Auch die Anzahl ihrer Männer ist stattlich. 1998 verunglückte Sonny Bono tödlich beim Skifahren. Mit ihm hat sie Sohn Chaz Bono, der bis 2010 den Namen Chastity trug, bis er eine Geschlechtsangleichung vornahm. Nach der Ehe mit Sonny Bono heiratete Cher 1975 den Rockmusiker Gregg Allman (1947-2017). Auch diese Ehe hielt nur kurz.
Es folgten zahlreiche Liebesintermezzi, unter anderem mit den Schauspielern Val Kilmer, 61, und Warren Beatty, 84, den Musikern Eric Clapton, 76, Tommy Lee, 58, Gene Simmons, 71, von Kiss, Richie Sambora, 61, von Bon Jovi sowie Michael Bolton, 68.

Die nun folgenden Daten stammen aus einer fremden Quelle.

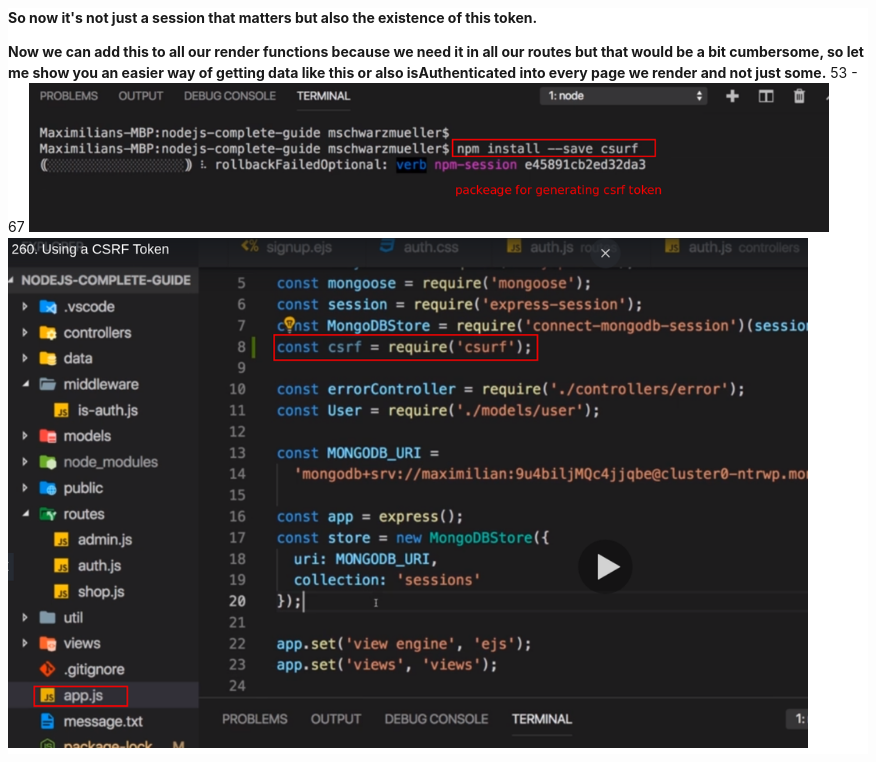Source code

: **So now it's not just a session that matters but also the existence of this token.** 

**Now we can add this to all our render functions because we need it in all our routes but that would be a bit cumbersome, so let me show you an easier way of getting data like this or also isAuthenticated into every page we render and not just some.**
53 - 67
<img src="./assets/S15/53.png" alt="packages" width="800"/>
<img src="./assets/S15/54.png" alt="packages" width="800"/>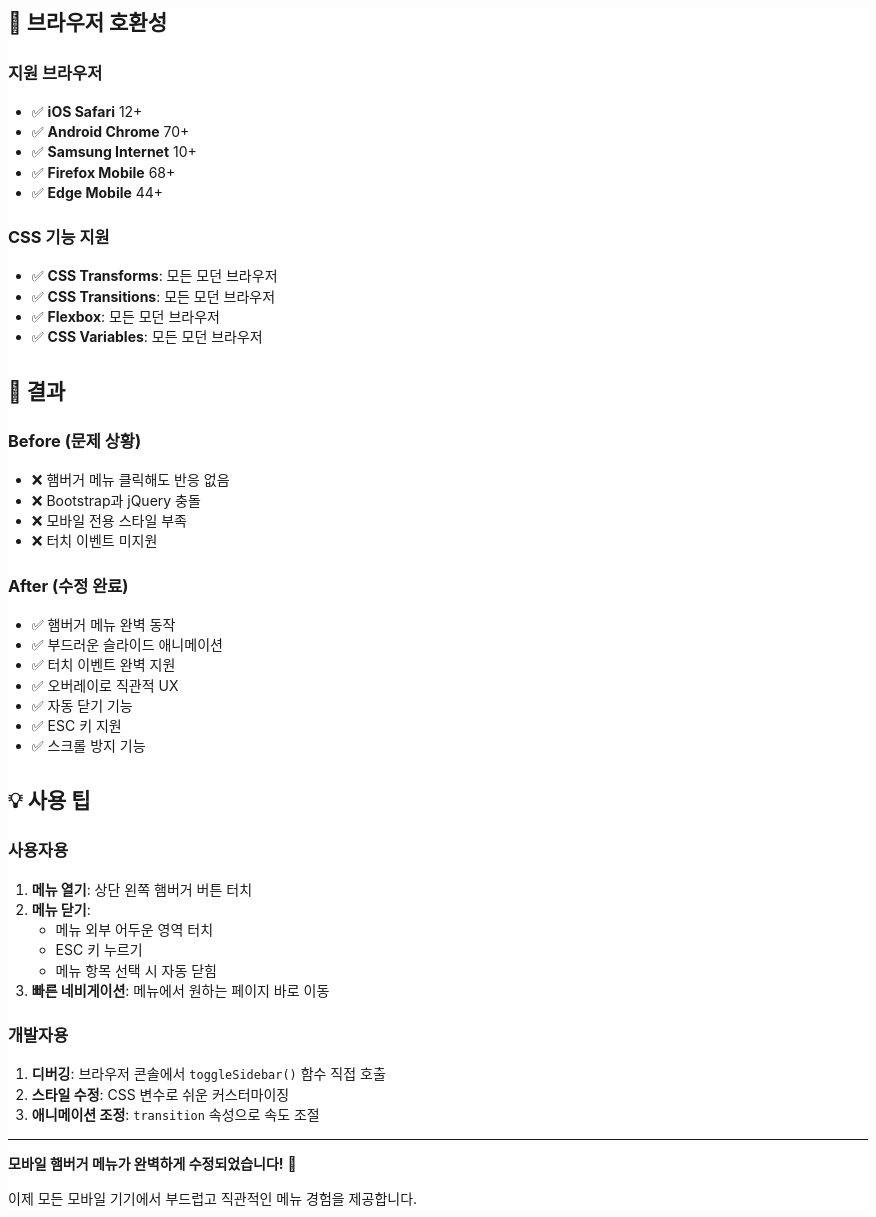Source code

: ## 📱 브라우저 호환성

### 지원 브라우저
- ✅ **iOS Safari** 12+
- ✅ **Android Chrome** 70+
- ✅ **Samsung Internet** 10+
- ✅ **Firefox Mobile** 68+
- ✅ **Edge Mobile** 44+

### CSS 기능 지원
- ✅ **CSS Transforms**: 모든 모던 브라우저
- ✅ **CSS Transitions**: 모든 모던 브라우저
- ✅ **Flexbox**: 모든 모던 브라우저
- ✅ **CSS Variables**: 모든 모던 브라우저

## 🚀 결과

### Before (문제 상황)
- ❌ 햄버거 메뉴 클릭해도 반응 없음
- ❌ Bootstrap과 jQuery 충돌
- ❌ 모바일 전용 스타일 부족
- ❌ 터치 이벤트 미지원

### After (수정 완료)
- ✅ 햄버거 메뉴 완벽 동작
- ✅ 부드러운 슬라이드 애니메이션
- ✅ 터치 이벤트 완벽 지원
- ✅ 오버레이로 직관적 UX
- ✅ 자동 닫기 기능
- ✅ ESC 키 지원
- ✅ 스크롤 방지 기능

## 💡 사용 팁

### 사용자용
1. **메뉴 열기**: 상단 왼쪽 햄버거 버튼 터치
2. **메뉴 닫기**: 
   - 메뉴 외부 어두운 영역 터치
   - ESC 키 누르기
   - 메뉴 항목 선택 시 자동 닫힘
3. **빠른 네비게이션**: 메뉴에서 원하는 페이지 바로 이동

### 개발자용
1. **디버깅**: 브라우저 콘솔에서 `toggleSidebar()` 함수 직접 호출
2. **스타일 수정**: CSS 변수로 쉬운 커스터마이징
3. **애니메이션 조정**: `transition` 속성으로 속도 조절

---

**모바일 햄버거 메뉴가 완벽하게 수정되었습니다!** 🎉

이제 모든 모바일 기기에서 부드럽고 직관적인 메뉴 경험을 제공합니다.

Diese Zeiten sind offensichtlich vorbei. Heute sagt sie: «Ich gehe lieber mit einem guten Buch als mit einem Mann ins Bett.» Cher lebt völlig gesund, kein Alkohol und Drogen schon gar nicht. Ihr Jungbrunnen ist die Musik. Als 72-Jährige hat sie das Album «Dancing Queen» (2018) mit Cover-Versionen von ABBA-Liedern aufgenommen.
Und sie hat 2013 einen Song mit ihrer Mutter Georgia Holt gemacht. Die ist 94 Jahre alt und hat kürzlich ihr Comeback als Countrysängerin gefeiert. Das Alter sieht man auch ihr nicht an, sie könnte glatt als jüngere Schwester Chers durchgehen – oder umgekehrt. Das wird auch so bleiben. Sollte es jemals eine Atomkatastrophe geben, so erzählt Cher in Interviews, würden nur Kakerlaken überleben – und sie selbst.